[SOURCE DOCUMENT]
_ _ _ _
Missions

The development of technologies based on multicomponent catalyzed reactions using CO₂ not only provides new means to increase the diversity of chemical space, but also a solution in terms of greenhouse gas abatement. This project will be devoted to CO₂ upgrading in multicomponent reactions via photoredox catalysis combining first row transition metals (mono- and bimetallic complexes) and non-innocent tridentate photoligands. This project involves three main goals of broad relevance. First, the development of novel photoredox catalysts towards streamlining multicomponent reactions with CO₂ (such as hydroformylation, hydroaminomethylation, alkoxycarbonylation and aminocarbonylation processes). Second, reaction scope studies will be performed aiming at the synthesis of chemical libraries containing diverse functional groups. Third, ex situ characterization (by laser flash photolysis, NMR, GC, HPLC, X-ray fluorescence, X-ray diffraction techniques) in combination with operando reaction monitoring studies (via FTIR, UV-Vis) using modular reactors, will be conducted aiming at the elucidation of reaction mechanisms. This post-doctor al position, funded by the PHOTOCO₂ project (EMERGENCE 2025 - INC CHIMIE CNRS), provides an excellent framework for research in catalysis and sustainable chemistry.

Activities

• Design of photoligands
• Synthesis and reactivity of the resulting transition metal complexes
• Optimization of reaction conditions for multicomponent reactions with CO₂ (such as hydroformylation, hydroaminomethylation, alkoxycarbonylation, and aminocarbonylation).

Skills

• Doctor in Chemistry, with a strong background in organic synthesis and molecular catalysis, including gas-liquid transformations under pressurized conditions, manipulations under inert atmosphere (Schlenk line and glovebox); good knowledge of organometallic chemistry, and/or photo-chemical processes will be appreciated.
• Good knowledge of English and scientific communication skills, oral and written skills.
• Sense of thoroughness, organization and initiative; capacity of synthesis; reactivity and autonomy.

Work Context

The LHFA (www.lhfa.fr) is a joint laboratory of the National Center for Scientific Research and the University Toulouse 3 - Paul Sabatier (UMR 5069) in Toulouse (France), constituted by 6 research teams (17 researchers and professors, 9 technical engineers and administrative staff; ca. 40 doctoral students, post-docs and master students per year). Research activities focus on molecular chemistry of p-block elements with transversal actions in the fields of organometallic chemistry, metallic nanoparticles, catalysis and polymers, including mechanistic studies. The SYMAC research team working on the design of metal-based (nano)catalysts for innovative processes, is interested in the application of catalytic materials in synthesis, involving a number of transformations, in particular one-pot multi-step processes (sequential/tandem processes). In the last years, we have developed sustainable catalytic processes, both under molecular regimes and surface-mediated processes involving metal nanoparticles. Understanding the observed reactivity is at the heart of our research, leading us to in-depth mechanistic studies through reaction monitoring using different techniques (ReactIR, InsightMR, GCMS, EPR…).
The LHFA offers a very dynamic and international framework (ca. 40% of foreign students and permanent staff), with cutting-edge research. The different teams have (inter)national collaborations, both academic and with industrial partners. The LHFA takes part in the organization of (inter)national conferences as well as Summer Schools, and it is involved in various dissemination activities.

Constraints and risks

Nothing to mention
_ _ _ _
[DATA SECTION]
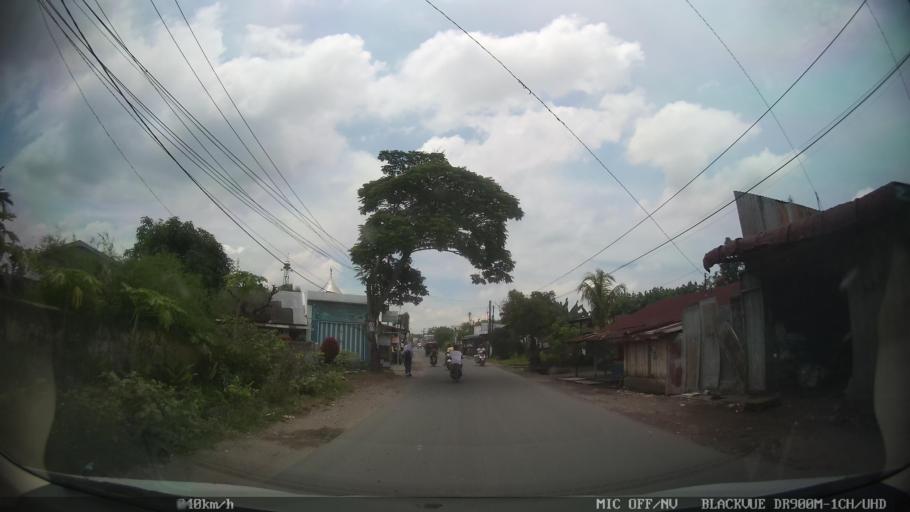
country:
_ _ _ _
[WHAT TO DO]
(1) Name every ex situ characterization technique that the postdoc posting lists.
(2) For each statement, tell whether it agrees with the postdoc posting. Answer yes or no, and quote the words that settle it. (a) The LHFA is made up of six research teams. (b) The position is paid for by the European Research Council. (c) Operando reaction monitoring will rely on FTIR and UV-Vis.
(3) Print everything in the postdoc posting from "The LHFA offers" down to "various dissemination activities.".

[COMPLETED EXERCISE]
(1) Laser flash photolysis, NMR, GC, HPLC, X-ray fluorescence, X-ray diffraction

(2)
(a) Yes: "constituted by 6 research teams"
(b) No: "funded by the PHOTOCO₂ project (EMERGENCE 2025 - INC CHIMIE CNRS)"
(c) Yes: "operando reaction monitoring studies (via FTIR, UV-Vis)"

(3)
The LHFA offers a very dynamic and international framework (ca. 40% of foreign students and permanent staff), with cutting-edge research. The different teams have (inter)national collaborations, both academic and with industrial partners. The LHFA takes part in the organization of (inter)national conferences as well as Summer Schools, and it is involved in various dissemination activities.